6. The steel structure system according to claim 3, wherein the intermediate connecting piece is a channel steel connecting piece and is composed of upper and lower flanges and a web plate, bolt holes are formed in the web plate of the channel steel connecting piece and the flange plate close to one side of the ground beam, bolt holes are correspondingly formed in the web plate of the steel column, bolt holes are correspondingly formed in the upper flange plate of the ground beam, and the channel steel connecting piece is connected with the steel column and the ground beam through a high-strength bolt group.

7. The steel structural system of claim 1, wherein the tension shear composite energy dissipation damping device comprises:

An L-shaped tension-compression energy consumption plate, wherein one L-shaped limb is connected with the steel column through a high-strength bolt group, and the other L-shaped limb is connected with the ground beam through a high-strength bolt group;

And one end of the folded part is fixed on one L-shaped limb of the L-shaped tension-compression energy dissipation plate, and the other end of the folded part is fixed on the other L-shaped limb of the L-shaped tension-compression energy dissipation plate.

8. The steel structural system of claim 7, wherein the accordion shear energy consuming member is F-shaped comprising:

The two F-shaped shearing plates are vertically arranged in parallel and opposite;

the rib plates are symmetrically welded on the front side and the rear side of the web plate of the two F-shaped shearing plates at equal intervals, and the upper side and the lower side of the flange of the two F-shaped shearing plates; and

One end of each flange of the two F-shaped shearing plates is welded and fixed with one limb of the L-shaped tension-compression energy dissipation plate, and one end of each web is welded and fixed with the other limb of the L-shaped tension-compression energy dissipation plate.

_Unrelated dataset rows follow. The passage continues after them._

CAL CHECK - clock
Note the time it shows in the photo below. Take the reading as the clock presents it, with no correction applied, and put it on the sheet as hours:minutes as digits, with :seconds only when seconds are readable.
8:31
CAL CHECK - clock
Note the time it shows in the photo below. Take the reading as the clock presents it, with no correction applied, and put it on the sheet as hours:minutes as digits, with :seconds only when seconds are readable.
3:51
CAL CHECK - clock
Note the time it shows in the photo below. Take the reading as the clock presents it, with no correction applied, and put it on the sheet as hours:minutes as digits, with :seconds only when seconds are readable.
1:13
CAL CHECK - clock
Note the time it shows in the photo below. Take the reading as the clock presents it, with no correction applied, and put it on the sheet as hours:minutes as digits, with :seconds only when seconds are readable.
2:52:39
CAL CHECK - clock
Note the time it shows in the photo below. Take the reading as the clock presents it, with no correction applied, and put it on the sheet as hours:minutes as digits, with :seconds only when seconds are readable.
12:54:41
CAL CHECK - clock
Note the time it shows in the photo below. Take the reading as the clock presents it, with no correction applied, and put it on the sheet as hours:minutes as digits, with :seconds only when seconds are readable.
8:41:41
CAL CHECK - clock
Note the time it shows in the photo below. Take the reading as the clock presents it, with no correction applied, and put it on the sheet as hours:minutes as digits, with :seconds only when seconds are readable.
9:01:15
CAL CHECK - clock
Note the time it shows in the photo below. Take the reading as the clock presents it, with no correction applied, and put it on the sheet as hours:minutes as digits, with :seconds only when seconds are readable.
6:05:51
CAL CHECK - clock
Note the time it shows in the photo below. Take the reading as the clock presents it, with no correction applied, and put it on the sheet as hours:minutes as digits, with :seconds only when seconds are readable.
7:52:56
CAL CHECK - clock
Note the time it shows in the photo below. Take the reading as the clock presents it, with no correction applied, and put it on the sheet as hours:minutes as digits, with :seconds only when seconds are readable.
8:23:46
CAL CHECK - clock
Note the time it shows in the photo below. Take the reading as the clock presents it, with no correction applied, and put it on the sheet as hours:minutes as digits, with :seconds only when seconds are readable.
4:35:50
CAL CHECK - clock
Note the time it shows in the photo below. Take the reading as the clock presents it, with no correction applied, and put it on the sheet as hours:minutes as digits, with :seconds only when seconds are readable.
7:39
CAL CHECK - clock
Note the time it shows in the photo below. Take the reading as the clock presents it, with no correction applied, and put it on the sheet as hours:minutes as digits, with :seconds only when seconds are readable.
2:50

9. The steel structural system of claim 7, wherein said accordion shear energy consuming member is τ -shaped comprising:

The two I-shaped shearing plates are vertically arranged in parallel and opposite;

the rib plates are symmetrically welded on the front side and the rear side of the web plate of the two I-shaped shear plates at equal intervals;

And the H-shaped connecting plate is welded and fixed at the upper ends of the two I-shaped shearing plates, and is welded and fixed with one limb of the L-shaped tension-compression energy consumption plate, and the lower ends of the two I-shaped shearing plates are welded and fixed with the other limb of the L-shaped tension-compression energy consumption plate.

10. Use of a steel structural system according to any one of claims 1 to 9 in a multi, high rise framing system, a frame-shear wall system or a frame-support system.